We begin this Sunday’s reflection with the account of the call of the prophet Elisha. It was just an ordinary day for Elisha. He was plowing his field, but God had directed Israel’s greatest prophet, Elijah, to anoint Elisha as his successor. When he found him, Elijah immediately placed his cloak over Elisha’s shoulders. God’s invitation came through that simple gesture. Elijah had passed on his prophetic mantle. It was a serious moment. Elisha’s response was immediate and radical. He asked permission to give a final kiss to his father and mother. He then slaughtered the oxen that had been pulling his plow and used the wood of the plow to offer them up as a holocaust to God.

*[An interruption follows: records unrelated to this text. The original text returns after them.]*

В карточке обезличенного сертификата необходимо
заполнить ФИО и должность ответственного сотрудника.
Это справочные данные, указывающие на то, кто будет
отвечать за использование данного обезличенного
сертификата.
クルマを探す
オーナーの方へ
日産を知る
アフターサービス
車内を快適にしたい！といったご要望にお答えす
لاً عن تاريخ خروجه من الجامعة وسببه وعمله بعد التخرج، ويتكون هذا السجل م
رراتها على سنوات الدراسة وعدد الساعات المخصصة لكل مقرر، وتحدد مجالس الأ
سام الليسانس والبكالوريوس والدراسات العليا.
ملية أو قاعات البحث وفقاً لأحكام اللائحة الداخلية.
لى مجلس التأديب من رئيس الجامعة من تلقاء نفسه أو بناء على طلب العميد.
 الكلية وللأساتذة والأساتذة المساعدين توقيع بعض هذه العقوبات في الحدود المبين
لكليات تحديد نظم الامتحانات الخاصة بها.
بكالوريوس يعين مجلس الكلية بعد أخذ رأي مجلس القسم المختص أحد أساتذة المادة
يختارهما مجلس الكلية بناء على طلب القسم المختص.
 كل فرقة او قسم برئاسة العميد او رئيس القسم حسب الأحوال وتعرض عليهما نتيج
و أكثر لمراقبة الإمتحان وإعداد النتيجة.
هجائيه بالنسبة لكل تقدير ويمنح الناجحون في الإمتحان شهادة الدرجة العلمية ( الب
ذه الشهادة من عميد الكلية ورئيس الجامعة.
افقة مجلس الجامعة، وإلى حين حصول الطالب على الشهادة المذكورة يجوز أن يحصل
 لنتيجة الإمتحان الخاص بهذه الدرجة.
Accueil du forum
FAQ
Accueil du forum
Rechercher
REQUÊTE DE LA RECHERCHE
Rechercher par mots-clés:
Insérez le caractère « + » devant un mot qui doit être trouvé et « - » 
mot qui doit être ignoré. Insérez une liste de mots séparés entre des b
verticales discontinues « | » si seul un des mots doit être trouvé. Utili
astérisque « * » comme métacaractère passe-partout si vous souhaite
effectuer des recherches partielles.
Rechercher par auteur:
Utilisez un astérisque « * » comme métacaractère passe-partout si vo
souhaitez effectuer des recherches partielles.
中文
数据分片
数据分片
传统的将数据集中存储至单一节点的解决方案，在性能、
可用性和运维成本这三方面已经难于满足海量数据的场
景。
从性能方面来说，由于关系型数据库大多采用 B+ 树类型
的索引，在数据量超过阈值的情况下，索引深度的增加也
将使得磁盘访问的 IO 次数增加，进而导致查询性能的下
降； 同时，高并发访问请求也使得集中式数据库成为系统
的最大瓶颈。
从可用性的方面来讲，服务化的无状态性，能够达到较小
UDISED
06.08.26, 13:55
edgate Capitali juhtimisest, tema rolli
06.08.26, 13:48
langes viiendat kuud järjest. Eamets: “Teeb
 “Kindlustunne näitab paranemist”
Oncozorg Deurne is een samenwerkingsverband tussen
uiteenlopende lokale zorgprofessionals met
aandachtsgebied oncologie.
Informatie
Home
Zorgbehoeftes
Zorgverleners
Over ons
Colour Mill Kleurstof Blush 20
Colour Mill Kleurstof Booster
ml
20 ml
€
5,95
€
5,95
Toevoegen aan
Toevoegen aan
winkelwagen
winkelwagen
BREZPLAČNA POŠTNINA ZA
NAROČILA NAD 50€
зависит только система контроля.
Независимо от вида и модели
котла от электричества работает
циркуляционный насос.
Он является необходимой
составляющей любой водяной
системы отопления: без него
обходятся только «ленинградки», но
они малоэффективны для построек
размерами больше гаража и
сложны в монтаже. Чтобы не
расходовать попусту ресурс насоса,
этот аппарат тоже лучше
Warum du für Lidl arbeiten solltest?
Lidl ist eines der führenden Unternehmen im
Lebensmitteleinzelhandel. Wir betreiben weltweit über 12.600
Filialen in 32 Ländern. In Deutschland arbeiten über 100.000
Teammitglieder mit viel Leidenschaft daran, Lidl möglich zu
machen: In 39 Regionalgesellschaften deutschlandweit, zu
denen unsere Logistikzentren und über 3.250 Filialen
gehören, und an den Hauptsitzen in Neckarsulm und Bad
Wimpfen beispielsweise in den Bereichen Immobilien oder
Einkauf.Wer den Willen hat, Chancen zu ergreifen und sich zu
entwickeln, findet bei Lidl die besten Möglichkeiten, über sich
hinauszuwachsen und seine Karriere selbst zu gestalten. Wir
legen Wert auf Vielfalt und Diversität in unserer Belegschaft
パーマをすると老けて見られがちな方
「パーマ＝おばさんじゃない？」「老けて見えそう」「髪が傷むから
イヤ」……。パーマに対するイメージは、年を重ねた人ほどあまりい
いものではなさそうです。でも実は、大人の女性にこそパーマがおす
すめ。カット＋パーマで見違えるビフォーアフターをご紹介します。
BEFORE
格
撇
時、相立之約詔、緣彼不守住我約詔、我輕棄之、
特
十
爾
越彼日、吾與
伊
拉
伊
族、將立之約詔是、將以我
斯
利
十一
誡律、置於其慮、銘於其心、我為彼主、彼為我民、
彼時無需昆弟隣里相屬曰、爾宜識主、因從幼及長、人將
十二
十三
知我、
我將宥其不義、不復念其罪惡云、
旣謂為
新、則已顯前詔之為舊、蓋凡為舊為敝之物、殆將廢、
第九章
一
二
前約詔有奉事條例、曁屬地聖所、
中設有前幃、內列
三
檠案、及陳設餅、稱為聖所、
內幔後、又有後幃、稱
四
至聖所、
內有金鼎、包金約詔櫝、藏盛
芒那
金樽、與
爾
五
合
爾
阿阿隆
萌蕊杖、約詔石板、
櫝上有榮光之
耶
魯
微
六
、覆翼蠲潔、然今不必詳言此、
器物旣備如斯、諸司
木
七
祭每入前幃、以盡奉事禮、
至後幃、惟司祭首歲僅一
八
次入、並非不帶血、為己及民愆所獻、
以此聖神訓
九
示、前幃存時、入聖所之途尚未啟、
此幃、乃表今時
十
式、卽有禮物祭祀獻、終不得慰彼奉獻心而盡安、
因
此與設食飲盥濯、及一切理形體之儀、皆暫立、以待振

In that sacrifice he offered his entire past to God. Freed of any and all attachments, he left everything he knew and followed the prophet Elijah.
The theme of “the call” is taken up and developed in the Gospel. We begin with a scene of failure.
Jesus and the apostles were on their way to Jerusalem and were passing through Samaria. The apostles went ahead of him in an attempt to do some preliminary preaching but they were rejected by the people. They were filled with anger against the Samaritans. “Lord, do you want us to call down fire from heaven to consume them?” Their anger was met with a rebuke from Jesus. He redirected their vision and continued on the missionary journey.
As they traveled along, Jesus was inviting people to follow him. He met one rejection after another. They weren’t hostile rejections, however. There were half-hearted acceptances of his invitation. “First, let me go and bury my father.” “Let me say farewell to my family at home.”
Jesus clearly wanted more from them. “Let the dead bury their dead. But you, go and proclaim the Kingdom of God!” He wanted them to break from their past just as Elisha the prophet did. “No one who sets a hand to the plow and looks to what was left behind is fit for the Kingdom of God.” And to those who said to him, “I will follow you wherever you go,” he raised a serious caution. “Foxes have dens and birds of the sky have nests, but the Son of Man has nowhere to rest his head.”
These scriptures are a reminder for us. We’ve been called, too. Seriously, we’ve been called! We’re not here in this church by accident. We’ve been anointed – baptized into the life and mission of Jesus. Yes, quite seriously, each of us has been called, just as the prophets were called, just as the apostles were called. Today, the Church is reminding us of the radical nature of that calling.
Today we’re being asked to assess our response to Jesus’ call. What does it mean for me to be a follower of Christ? How does it touch my everyday life? How does it touch the people I meet and work with every day? How radical is my response to the call? Do I keep looking back?
Today, we’re invited to raise a renewed and radical “yes’ to God’s personal call.